We at Asius have recently launched the ADEL Drum on IndieGoGo, I hadn't posted the link in here because simply this is Empire's thread and I didn't think it was appropriate for me to do so.
The ADEL Drum is an earbud, that uses different speaker configurations at different levels. At the Empire booth at RMAF, we did show a prototype of a Spartan with the ADEL Drum IEM module on it. This module is 10mm wide, that is ported a different want than the current 5mm ADEL module. It's more like a pancake than a bullet you could say. We called it the Drum IEM Module because it's using the same principals that we learned during R&D for the Drum Earbud. As we've already been able to see, this causes alot of confusion for people, so it's been something I've suggested changing the name of before that project really kinda goes any further. I don't have an ETA on that setup, so don't expect it out in the next month or two, that's just not going to happen.
Now I'll explain the difference in approach between the current ADEL Module and the Drum:
The Passive ADEL module and explaining ADEL in general... When you seal an IEM (or closed back headphone) to your ear, you now have a trapped volume of space and pressure. Speakers move like pistons in a motor, moving back and forth to move air, this obviously creates a pressure difference between forward and backward. Balanced armatures work in the same way, just the motion is different, they're much more like billows that you would use to start a fire in your fireplace. Little diaphram moving rapidly to make sound that then gets forced out the snout of the housing.
Sound is being produced, but also the pressure along with it. Your ear drum is simply a membrane that reads those vibrations and then passes it down the line to be analyzed, etc. So pressure gets applied to the only that actually moves, which is your ear drum. As you'd imagine this biases the ear drum since it's being held still, sorta like somebody putting their foot on the scale as you try and weigh yourself. So since the membrane within the ADEL module is more compliant than your bodies eardrum and is ported into your ear sealed ear canal via what's normally a sound tube, it's ported into the trapped space and that allows it to take the pressure. This allows your ear to hear the way it's supposed to (without that foot on the scale), as well letting the speakers to their thing without be hindered by the pressure in the ear canal. So it's a win for sound quality. The health aspect comes in via when your body senses it's eardrum constantly being beat up, it triggers your acoustic reflex and makes your ear drum less sensitive to keep it from damage, this turns down your volume without telling you.

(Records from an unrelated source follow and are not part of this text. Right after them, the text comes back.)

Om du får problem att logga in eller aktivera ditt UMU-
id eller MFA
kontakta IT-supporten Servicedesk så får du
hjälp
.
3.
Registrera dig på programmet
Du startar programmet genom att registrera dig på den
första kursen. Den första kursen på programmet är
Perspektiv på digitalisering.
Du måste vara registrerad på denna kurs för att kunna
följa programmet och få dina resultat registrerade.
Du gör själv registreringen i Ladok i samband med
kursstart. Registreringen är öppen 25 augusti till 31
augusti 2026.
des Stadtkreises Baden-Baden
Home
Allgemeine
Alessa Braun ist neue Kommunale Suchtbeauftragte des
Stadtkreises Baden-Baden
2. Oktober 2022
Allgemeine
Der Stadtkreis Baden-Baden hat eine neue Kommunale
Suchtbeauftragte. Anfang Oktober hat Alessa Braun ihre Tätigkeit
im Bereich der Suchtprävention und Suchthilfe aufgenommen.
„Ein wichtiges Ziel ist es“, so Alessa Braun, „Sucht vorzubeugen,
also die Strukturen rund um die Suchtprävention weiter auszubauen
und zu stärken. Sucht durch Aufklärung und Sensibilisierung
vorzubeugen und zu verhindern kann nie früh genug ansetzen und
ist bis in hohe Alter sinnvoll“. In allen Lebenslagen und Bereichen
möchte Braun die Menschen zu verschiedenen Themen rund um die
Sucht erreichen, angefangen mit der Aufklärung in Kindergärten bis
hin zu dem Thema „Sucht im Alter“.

This is why many of you have had the urge to turn up the volume after a while because the music doesn't sound the same as it did when you first started listening, so you in turn bump up the volume again, the cycle repeats and you burn out your ears. This cycle and muscles tightening, is the source of not only hurting your hearing, but also this fatiguing feeling of just needing a break from listening. This is called Audio Fatigue. Some people don't listen to iems for long enough spans of time to experience this, but as somebody that listens to iems for a fair chunk of their day, this is a very real thing.

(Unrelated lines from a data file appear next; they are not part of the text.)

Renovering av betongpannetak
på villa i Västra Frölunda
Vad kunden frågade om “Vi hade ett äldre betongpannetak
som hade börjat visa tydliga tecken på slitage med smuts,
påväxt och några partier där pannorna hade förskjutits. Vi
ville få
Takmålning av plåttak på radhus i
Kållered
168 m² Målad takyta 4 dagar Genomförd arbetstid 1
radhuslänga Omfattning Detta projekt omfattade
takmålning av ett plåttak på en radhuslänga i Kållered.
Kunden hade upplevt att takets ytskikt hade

The different ADEL modules offer different tensions/amount of layers of membranes within the modules, netting different performance to the sound signature. Super floppy (like the MAM being untensioned) can be compared to a net around a batting cage, it's so loose that the ball hits it and just falls to the ground. As you begin to tighten it, there's more bounce (you could say), this is especially noticeable with bass. That's why the MAM being tensioned all the way, you get more bass than when it's floppy.

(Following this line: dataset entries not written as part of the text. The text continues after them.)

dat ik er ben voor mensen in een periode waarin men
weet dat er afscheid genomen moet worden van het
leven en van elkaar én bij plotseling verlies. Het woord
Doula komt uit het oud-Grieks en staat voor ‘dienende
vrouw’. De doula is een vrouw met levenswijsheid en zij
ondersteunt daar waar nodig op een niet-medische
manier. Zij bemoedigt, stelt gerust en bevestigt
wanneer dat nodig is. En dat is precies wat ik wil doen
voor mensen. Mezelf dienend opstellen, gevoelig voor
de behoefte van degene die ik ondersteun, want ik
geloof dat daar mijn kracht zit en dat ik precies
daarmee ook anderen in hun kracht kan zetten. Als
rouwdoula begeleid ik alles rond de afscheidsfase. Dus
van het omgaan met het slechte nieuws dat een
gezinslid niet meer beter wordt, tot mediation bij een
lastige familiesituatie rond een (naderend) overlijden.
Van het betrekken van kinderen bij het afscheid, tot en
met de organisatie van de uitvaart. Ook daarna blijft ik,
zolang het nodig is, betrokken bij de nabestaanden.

The ADEL Drum... The Passive Module is really like putting ADEL on the ear canal, where as the Drum is much more like putting the speaker within the module itself. The membrane is MUCH MUCH larger and makes up the faceplate of the earbud (there's still a grill to protect it, but you get the idea). Big membrane, then speaker, then to your ear canal. That speaker in the middle, drives BOTH your ear drum as normal but also the membrane on the other side of the housing, effectively turning it into another speaker. We learned that as you tension the membrane, it becomes more springy like a trampoline, bouncing the sound back toward you ear drum and letting the user really control alot of the sound signature. Also, because that membrane is further out than you'd ever place a speaker in the earbud, the sound stage translates to be much much wider. Another perk of that large membrane is it's shire size, it's very fast and can move alot of sound, making it like a very large driver, providing the bottom end that you'd expect from a big subwoofer (comparatively). This has allowed us to have the user experience either very little bass, to enough that on a bassy track, you can feel it in your chest a bit. With our 10mm speaker and the membranes tensioned the way I want, I can get more bottom end response than out of our LCD4s. Granted, I like more bass than most people, I'm simply saying that it's possible if the listener decides to tune it that way.